This repository contains the data and code for a Simple German Corpus. This work originated from the lab module MA-INF 4306 of the university of Bonn.
The German language knows two versions of plain language: Einfache Sprache (Simple German) and Leichte Sprache, the latter being controlled by the Netzwerk Leichte Sprache.
Currently, there are only few works that build a parallel corpus between Simple German and German and the corresponding data is often not available. Such a (potentially expanded) corpus may be used to implement automatic machine learning translation from German to Simple German. While the data might currently not be sufficient, the goal of this work is to lay the foundations for such a corpus by:
- Scraping websites with parallel versions for German and Simple German
- Implementing various algorithms presented in the literature to form a corpus that contains aligned, "translated" sentences.
Before using the repo, you must create the file defaultvalues.py
.
Within it, you need to define the variable repository_location
, the absolute path to the folder of this repository. E.g. dataset=/home/bob/Simple-German-Corpus
.
You can also change any of the other variables.
Please note, that downloading is throttled by a 5 second delay to reduce network traffic.

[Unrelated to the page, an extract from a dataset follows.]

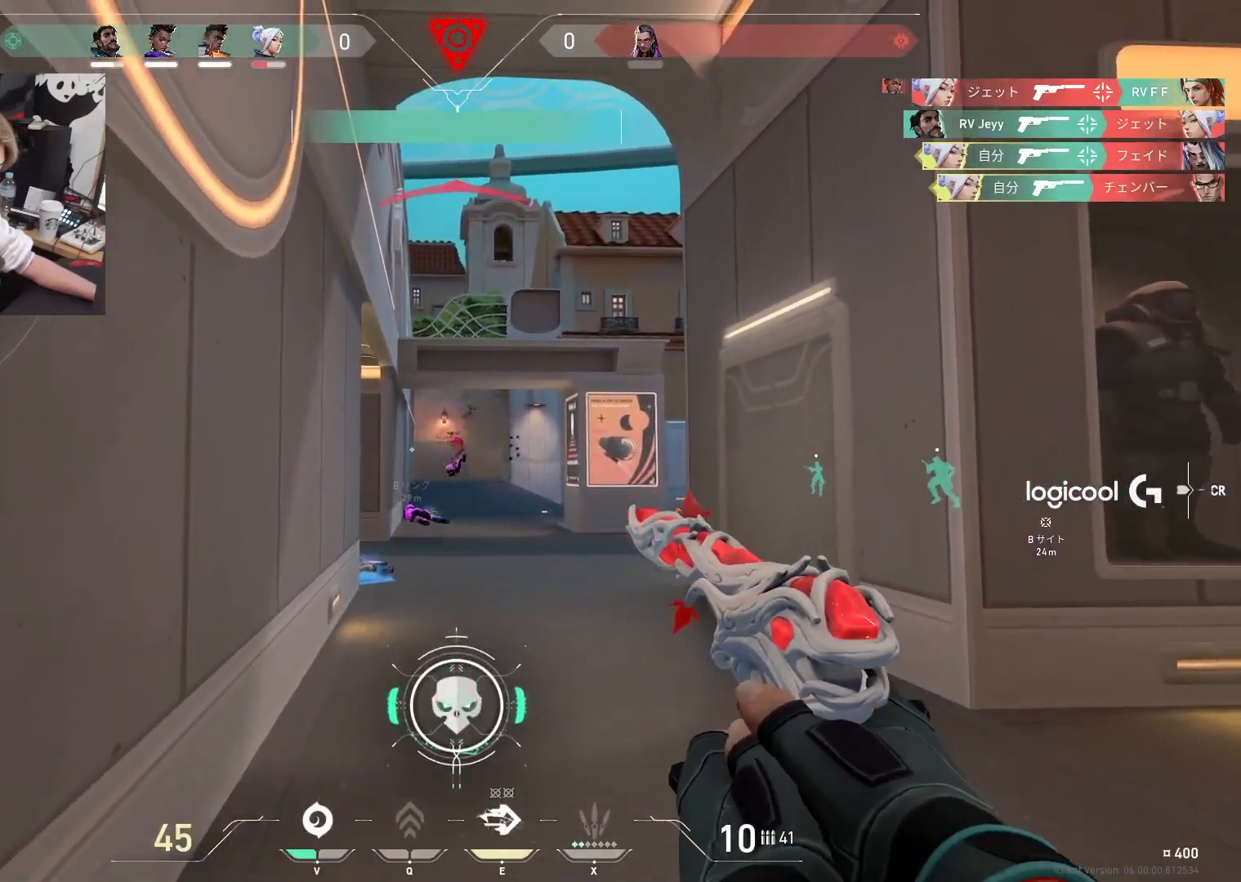
{"keys": ["d"], "events": [[33, "d", "down"], [67, "ctrl", "up"], [67, "d", "up"], [117, "w", "down"], [167, "e", "down"], [167, "w", "up"], [217, "e", "up"], [300, "d", "down"]]}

You can change this in crawler/utilities.py
To run the whole code, simply setup the environment and run python main.py
.
This calls both main_crawler.py
as well as main_matching.py
.
The crawler downloads the archived websites and parses all contents.
The matcher calculates all corresponding match distances.
Beware that the latter might take a lot of time, even though it is parallelized.
The end result can be found in the results/
folder.
To run other code, i.e. evaluate.py
in the evaluation
folder, use python -m evaluation.evaluate
.
For manual alignment python -m evaluation.align_by_hand
might come in handy.
(This tool is by no means fully fleshed out)
The code was written using python version 3.10.4.
All python packages needed to run the code can be found in the "requirements" file and installed using
pip install -r requirements
.
We recommend using a virtualenv.
- spacy.io python library for natural language processing supporting a plethora of languages, including German
- BeautifulSoup4 python library for html parsing / crawling.